# daisy bugout slingshot



## dallasdeadeye (May 22, 2011)

this is the lastest version of my dasiy bugout.

daisy b52 frame
paracord wrap grip
dankung 5080 on forks for grip
dankung 3060 band set
standard daisy pouch
catfish bankline for pouch attachment

http://s892.photobucket.com/albums/ac126/dallasdeadeye/?action=view&current=bugoutslingshot.jpg


----------



## NaturalFork (Jan 21, 2010)

this slingshot looks so good. You should bend your own rod and have it be that much more rewarding. I would love to see that. In any case very good work.


----------



## StealthNinja (Sep 1, 2011)

Most impressive!

Do you have a list of supplier contacts so I can make my own?

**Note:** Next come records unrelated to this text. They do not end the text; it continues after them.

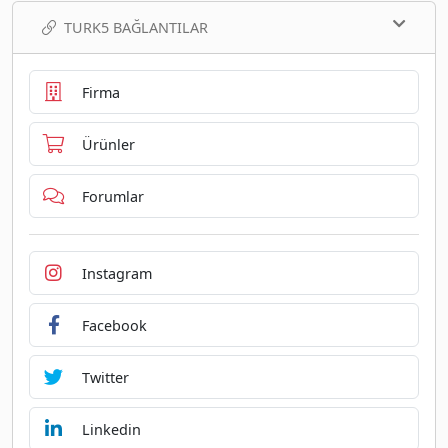
TURK5 BAĞLANTILAR
Firma
Ürünler
Forumlar
Instagram
Facebook
Twitter
Linkedin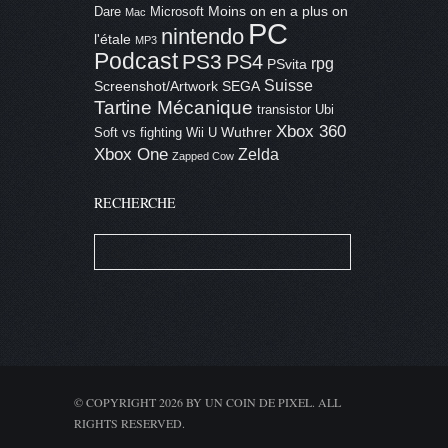
Moins on en a plus on
Dare
Microsoft
Mac
PC
nintendo
l'étale
MP3
Podcast
PS3
PS4
rpg
PSvita
Suisse
Screenshot/Artwork
SEGA
Tartine Mécanique
transistor
Ubi
Xbox 360
Wuthrer
Soft
vs fighting
Wii U
Xbox One
Zelda
Zapped Cow
RECHERCHE
© COPYRIGHT 2026 BY UN COIN DE PIXEL. ALL
RIGHTS RESERVED.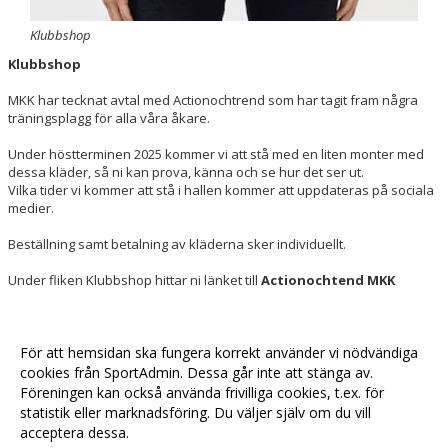
Klubbshop
Klubbshop
MKK har tecknat avtal med Actionochtrend som har tagit fram några
träningsplagg för alla våra åkare.
Under höstterminen 2025 kommer vi att stå med en liten monter med
dessa kläder, så ni kan prova, känna och se hur det ser ut.
Vilka tider vi kommer att stå i hallen kommer att uppdateras på sociala
medier.
Beställning samt betalning av kläderna sker individuellt.
Under fliken Klubbshop hittar ni länket till
Actionochtend MKK
För att hemsidan ska fungera korrekt använder vi nödvändiga
Med vänlig hälsning
cookies från SportAdmin. Dessa går inte att stänga av.
MKK styrelse
Föreningen kan också använda frivilliga cookies, t.ex. för
statistik eller marknadsföring. Du väljer själv om du vill
acceptera dessa.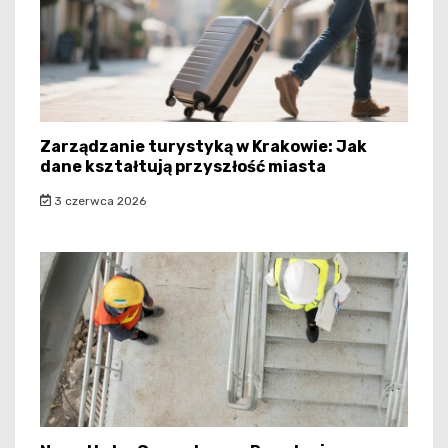
Zarządzanie turystyką w Krakowie: Jak
dane kształtują przyszłość miasta
3 czerwca 2026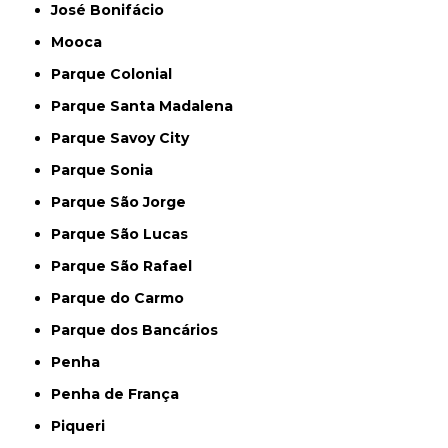
José Bonifácio
Mooca
Parque Colonial
Parque Santa Madalena
Parque Savoy City
Parque Sonia
Parque São Jorge
Parque São Lucas
Parque São Rafael
Parque do Carmo
Parque dos Bancários
Penha
Penha de França
Piqueri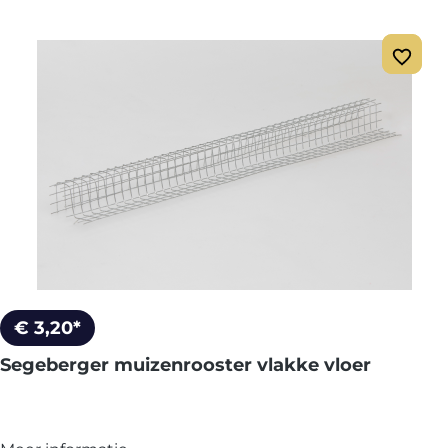
€ 3,20*
Segeberger muizenrooster vlakke vloer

Can you show the rest of your bug out gear?

Thanx


----------



## e~shot (Jun 3, 2010)

That looks cool


----------



## marcus sr (Jun 5, 2011)

thats a great improvment,looks cool too


----------



## dallasdeadeye (May 22, 2011)

i thought about bending my own , but i dont think i could do better than what daisy has already made as far as the frame is concerned. its stout steel and finished for rust resistence, its a good size and i get them for 6 dollars.

the base slingshot daisy b52 and bankline is from walmart
the dankung bands are from dankung.com
the paracord is from my local army navy store


----------